Closed steads closed 8 years ago
The linguistic mapping looks expensive. To take the first object... charcoal and chalk on paper
has three separate concepts. However to create a new type for the combination seems overly specific. What about just recording the string as a string, acknowledging that it could be broken apart in the future, without minting new URIs for all of the different free text values?
If even E55 is to expensive for you then use E62 String and lose all your semantics.
I provided indexed data for both medium support in the ObjThesTerms table of my updated data set.
@si-npg: is the Medium field fully covered bu ObjThesTerms and therefore should be skipped?
I'm assuming that the answer to Vladimir's question is yes. So I mapped the medium field in NPGObjThesTerms, and I'm going to ignore it in the NPGObject model. Let me know if this is an incorrect assumption!
@rhao can you give an example in turtle so we can check it?
See 87179, 87284, 85694 and 87054 as examples where ObjThesTerms differ from or are not as descriptive as the Medium field. And a few don't even have any ThesTerms, e.g. 38463. Sometimes a list of mediums and a support doesn't tell the whole story. We have additional ThesTermTypes for "Process" and "Other Classification", but without a human-written display field, the medium/support might sometimes be unclear.
Thanks for the examples for why the Medium field are still necessary. I changed the medium class from E57_Material to E55_Type to make it more general.
I think P2 is wrong. If you have a drawing
made with charcoal and chalk on paper
, the former is the type and the latter is a material/medium/technique.
If you encounter a field Shape
(eg CONA has such), would you also map it to P2?
So ... it turns out (after implementation) that the linguistic mapping for some object types is pretty easy. In particular Paintings and Drawings can be reasonably accurately mapped with regular expressions by separating the materials from supports.
For the example charcoal and chalk on paper
, the E22 has two E57s: Charcoal and Chalk.
It consists_of an E18 with P2 of Support, that has an E57 of Paper. This also gives us the E18 to associate dimensions with (consider framed vs unframed).
Decorative Arts on the other hand are almost impossible to distinguish what is happening in the "medium" field ... it combines parts, shapes, colors, materials and general descriptive text. These could potentially be done by keyword analysis and natural language processing into distinct materials, but the relationship between the materials and parts would require sophistication beyond the state of the art.

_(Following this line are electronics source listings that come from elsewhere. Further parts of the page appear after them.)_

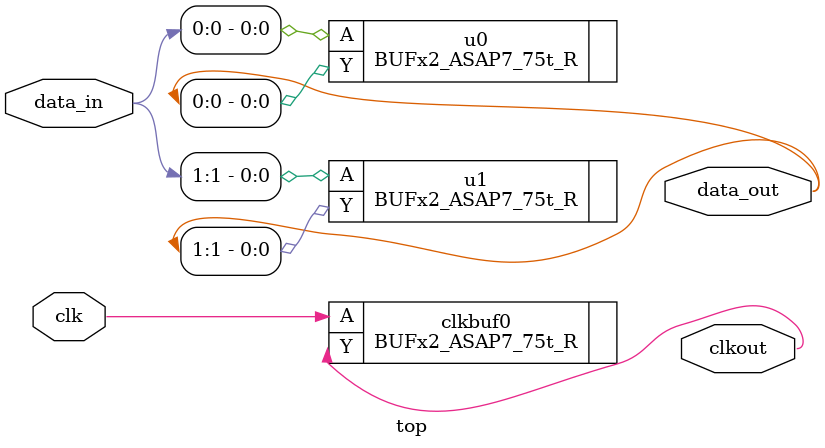
<source format=v>
module top (clk, clkout, data_in, data_out);
  input clk;
  output clkout;
  input [1:0] data_in;
  output [1:0] data_out;

  // Anchor buffers on the source-synchronous interface IOs
  BUFx2_ASAP7_75t_R clkbuf0 (.A(clk), .Y(clkout));
  BUFx2_ASAP7_75t_R u0 (.A(data_in[0]), .Y(data_out[0]));
  BUFx2_ASAP7_75t_R u1 (.A(data_in[1]), .Y(data_out[1]));
endmodule // top

</source>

Medium: Fields like this are a perpetual problem. It is a mishmash of many different things lumped together into one field. It is a mixture of technique, mostly general but some specifics, and material. To deal with it completely would require a full analysis of each different unique entry string so that they can be divided into those elements that are E29 Design or Procedure (for specific documented techniques), E55 Type (for general techniques) and E57 Materials. Also the relationship needs to be established so that the correct property is used to connect things. Materials that become part of the object use P45 whereas materials that are just used during modification/production would use P126 employed (was employed in). If the resources are available to do this analysis then great, if not then treat it as a simple E55 Type. E22 -> P2 ->E55 (Medium).